How to Count Notes:
Get The Rhythm Right!
How to count notes. Sounds easy, right? Well, unfortunately it is the one thing that beginning music readers get seem to get wrong.
Not only do you have to play the right notes, but it is just as important to play the notes with the correct rhythm!
It's as easy as "one - two - three - four!"
When you learn to count notes, it helps tremendously if you count out loud! Counting out loud helps you focus on the notes and the rhythm timing. Most beginners will say "I'll count in my head," but after a measure or two, they've stopped counting, they have lost their concentration, and the rhythm falls apart.
We'll learn to count whole notes, half notes, quarter notes and sixteenth notes. We'll also learn what a dotted note is, and how to count dotted half notes and quarters.
The whole note is held for the whole measure, for a total of four beats or counts. (In these examples where we learn to count notes, we will be using measures with a 4/4 time signature.)

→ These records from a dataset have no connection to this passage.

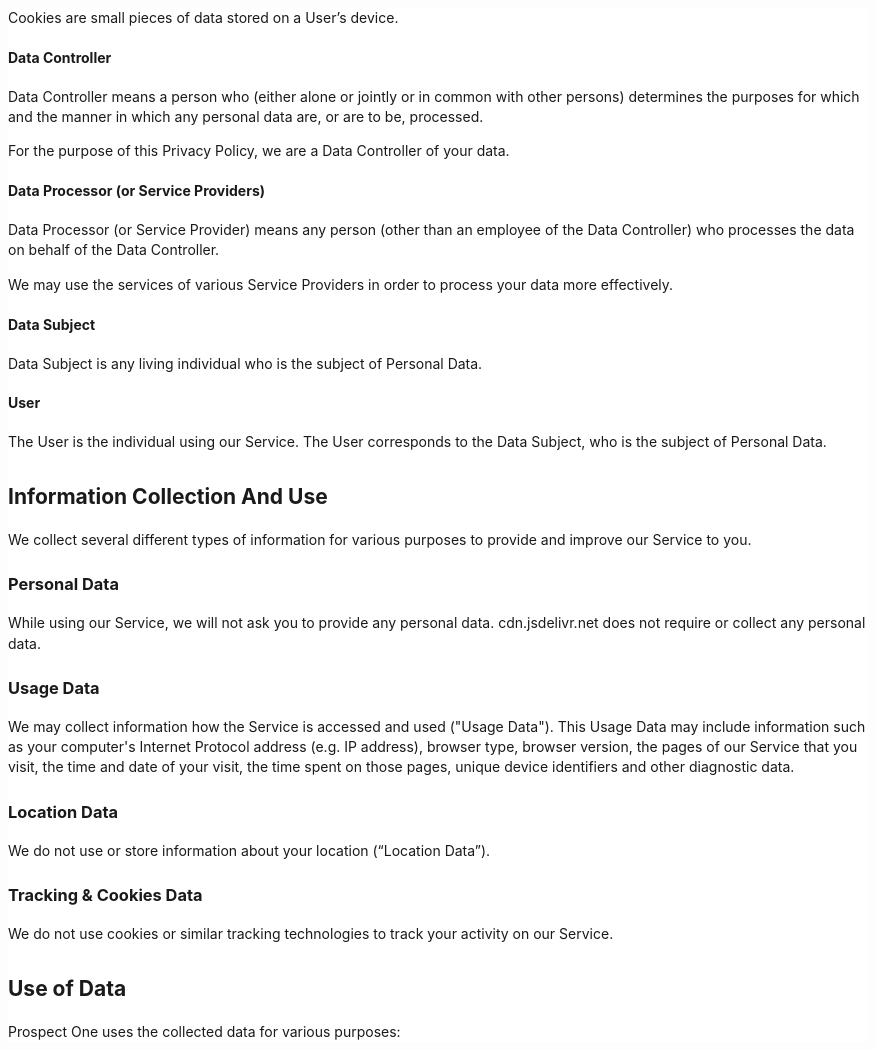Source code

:    Cookies are small pieces of data stored on a User’s device.

   #### Data Controller

   Data Controller means a person who (either alone or jointly or in common with other persons) determines the purposes for which and the manner in which any personal data are, or are to be, processed.

   For the purpose of this Privacy Policy, we are a Data Controller of your data.

   #### Data Processor (or Service Providers)

   Data Processor (or Service Provider) means any person (other than an employee of the Data Controller) who processes the data on behalf of the Data Controller.

   We may use the services of various Service Providers in order to process your data more effectively.

   #### Data Subject

   Data Subject is any living individual who is the subject of Personal Data.

   #### User

   The User is the individual using our Service. The User corresponds to the Data Subject, who is the subject of Personal Data.

   ## Information Collection And Use

   We collect several different types of information for various purposes to provide and improve our Service to you.

   ### Personal Data

   While using our Service, we will not ask you to provide any personal data. cdn.jsdelivr.net does not require or collect any personal data.

   ### Usage Data

   We may collect information how the Service is accessed and used ("Usage Data"). This Usage Data may include information such as your computer's Internet Protocol address (e.g. IP address), browser type, browser version, the pages of our Service that you visit, the time and date of your visit, the time spent on those pages, unique device identifiers and other diagnostic data.

   ### Location Data

   We do not use or store information about your location (“Location Data”).

   ### Tracking & Cookies Data

   We do not use cookies or similar tracking technologies to track your activity on our Service.

   ## Use of Data

   Prospect One uses the collected data for various purposes:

(More about the time signature)
The note above is "middle C." Press middle C down, and at the moment the note starts ringing, count "one, two, three, four." Lift up your finger after you say "four." For proper note counting, it is imperative that you keep a steady rhythm or beat, and don't go too fast!
Half notes receive two beats or counts. In the above example, press middle C on the count of "one," hold it down while you say "two;" lift and press again on the count of "three," holding it down until after you've said "four." (You'll find that it's easier to count notes than to read these directions!)

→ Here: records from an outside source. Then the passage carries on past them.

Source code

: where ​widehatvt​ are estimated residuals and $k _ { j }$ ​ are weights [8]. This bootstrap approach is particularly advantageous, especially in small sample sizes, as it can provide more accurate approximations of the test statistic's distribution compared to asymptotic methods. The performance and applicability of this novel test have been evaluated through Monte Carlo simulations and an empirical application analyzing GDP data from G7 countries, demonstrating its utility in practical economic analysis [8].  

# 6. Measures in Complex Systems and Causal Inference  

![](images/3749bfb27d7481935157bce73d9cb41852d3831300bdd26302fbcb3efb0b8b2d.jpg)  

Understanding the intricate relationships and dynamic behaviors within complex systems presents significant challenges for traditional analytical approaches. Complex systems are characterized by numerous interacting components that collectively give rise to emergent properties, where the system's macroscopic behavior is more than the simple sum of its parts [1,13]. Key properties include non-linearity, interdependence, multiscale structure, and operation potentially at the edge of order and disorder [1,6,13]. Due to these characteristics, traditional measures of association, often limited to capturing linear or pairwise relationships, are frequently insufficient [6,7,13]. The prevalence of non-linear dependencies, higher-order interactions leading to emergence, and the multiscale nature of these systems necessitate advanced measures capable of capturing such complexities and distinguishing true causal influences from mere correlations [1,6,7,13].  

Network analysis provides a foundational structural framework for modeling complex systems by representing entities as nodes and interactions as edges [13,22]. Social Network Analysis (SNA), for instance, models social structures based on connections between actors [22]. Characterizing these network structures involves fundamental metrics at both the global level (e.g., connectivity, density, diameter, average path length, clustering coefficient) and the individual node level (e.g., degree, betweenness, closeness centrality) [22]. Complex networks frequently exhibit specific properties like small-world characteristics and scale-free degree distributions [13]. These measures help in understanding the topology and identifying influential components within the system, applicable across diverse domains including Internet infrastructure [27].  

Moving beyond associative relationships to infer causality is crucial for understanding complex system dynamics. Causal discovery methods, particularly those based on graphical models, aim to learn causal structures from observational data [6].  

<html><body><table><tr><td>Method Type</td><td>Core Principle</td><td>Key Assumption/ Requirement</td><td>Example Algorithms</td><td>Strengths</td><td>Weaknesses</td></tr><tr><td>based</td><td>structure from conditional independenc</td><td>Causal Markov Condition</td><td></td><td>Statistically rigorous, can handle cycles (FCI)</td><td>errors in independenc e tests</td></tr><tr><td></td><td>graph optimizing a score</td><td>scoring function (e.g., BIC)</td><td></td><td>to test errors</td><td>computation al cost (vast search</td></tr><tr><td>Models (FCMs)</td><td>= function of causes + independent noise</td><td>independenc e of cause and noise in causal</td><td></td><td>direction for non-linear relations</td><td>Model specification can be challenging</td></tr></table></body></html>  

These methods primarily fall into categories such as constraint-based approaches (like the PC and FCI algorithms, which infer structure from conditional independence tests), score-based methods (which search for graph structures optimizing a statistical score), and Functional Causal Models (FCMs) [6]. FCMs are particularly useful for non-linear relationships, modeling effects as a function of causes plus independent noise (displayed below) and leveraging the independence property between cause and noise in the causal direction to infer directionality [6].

By now you should be getting the hang of it! Quarter notes get one beat. Keeping steady time, play middle C once for each number as you count "one, two, three, four."

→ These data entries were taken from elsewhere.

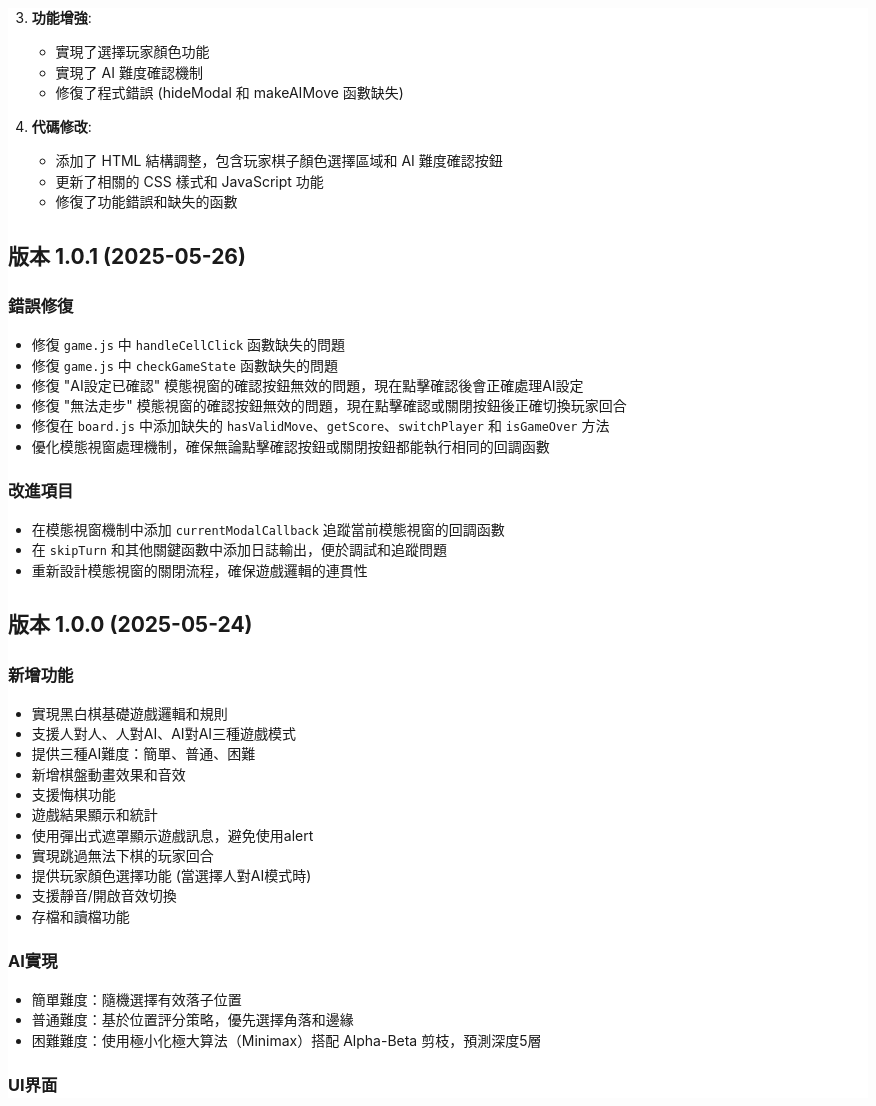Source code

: 3. **功能增強**:
   - 實現了選擇玩家顏色功能
   - 實現了 AI 難度確認機制
   - 修復了程式錯誤 (hideModal 和 makeAIMove 函數缺失)

4. **代碼修改**:
   - 添加了 HTML 結構調整，包含玩家棋子顏色選擇區域和 AI 難度確認按鈕
   - 更新了相關的 CSS 樣式和 JavaScript 功能
   - 修復了功能錯誤和缺失的函數

## 版本 1.0.1 (2025-05-26)

### 錯誤修復

- 修復 `game.js` 中 `handleCellClick` 函數缺失的問題
- 修復 `game.js` 中 `checkGameState` 函數缺失的問題
- 修復 "AI設定已確認" 模態視窗的確認按鈕無效的問題，現在點擊確認後會正確處理AI設定
- 修復 "無法走步" 模態視窗的確認按鈕無效的問題，現在點擊確認或關閉按鈕後正確切換玩家回合
- 修復在 `board.js` 中添加缺失的 `hasValidMove`、`getScore`、`switchPlayer` 和 `isGameOver` 方法
- 優化模態視窗處理機制，確保無論點擊確認按鈕或關閉按鈕都能執行相同的回調函數

### 改進項目

- 在模態視窗機制中添加 `currentModalCallback` 追蹤當前模態視窗的回調函數
- 在 `skipTurn` 和其他關鍵函數中添加日誌輸出，便於調試和追蹤問題
- 重新設計模態視窗的關閉流程，確保遊戲邏輯的連貫性

## 版本 1.0.0 (2025-05-24)

### 新增功能

- 實現黑白棋基礎遊戲邏輯和規則
- 支援人對人、人對AI、AI對AI三種遊戲模式
- 提供三種AI難度：簡單、普通、困難
- 新增棋盤動畫效果和音效
- 支援悔棋功能
- 遊戲結果顯示和統計
- 使用彈出式遮罩顯示遊戲訊息，避免使用alert
- 實現跳過無法下棋的玩家回合
- 提供玩家顏色選擇功能 (當選擇人對AI模式時)
- 支援靜音/開啟音效切換
- 存檔和讀檔功能

### AI實現

- 簡單難度：隨機選擇有效落子位置
- 普通難度：基於位置評分策略，優先選擇角落和邊緣
- 困難難度：使用極小化極大算法（Minimax）搭配 Alpha-Beta 剪枝，預測深度5層

### UI界面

Though it may seem very easy and "childish" or "silly" to count notes, don't let the simplicity of the act of counting diminish its importance! As they say, just do it!
Eighth notes are counted "one and two and three and four and." The eighth note divides the beat in half. When the music has eighth notes, it helps to count all of the "ands" in the measure, even if the notes are quarters, or halves. This ensures that all of the notes will be played in the right place, or at the right time.
For example a half note would be counted "one and two and;" pressing the note on "one," and holding down while you say "and two and."
There are four sixteenth notes per beat in 4/4 time. The above example is counted "one-e-and-ah, two-e-and-ah, three-e-and-ah, four-e-and-ah." Keep the sixteenth notes steady and evenly spaced.
Dotted Half Note
The dot after a note makes the note one and a half times longer in value. The dotted half note is held for three beats or counts. Press middle C on the count of "one," hold down until you press C again on the count of "four."
Dotted Quarter Note
The dotted quarter note is one and a half beats duration. It is often followed by an eighth note. Remember, that because there is an eighth note, we need to count all of the "ands." The dotted quarter is counted "one and two," and the following eighth note would be played on the next "and" (the "and" after "two").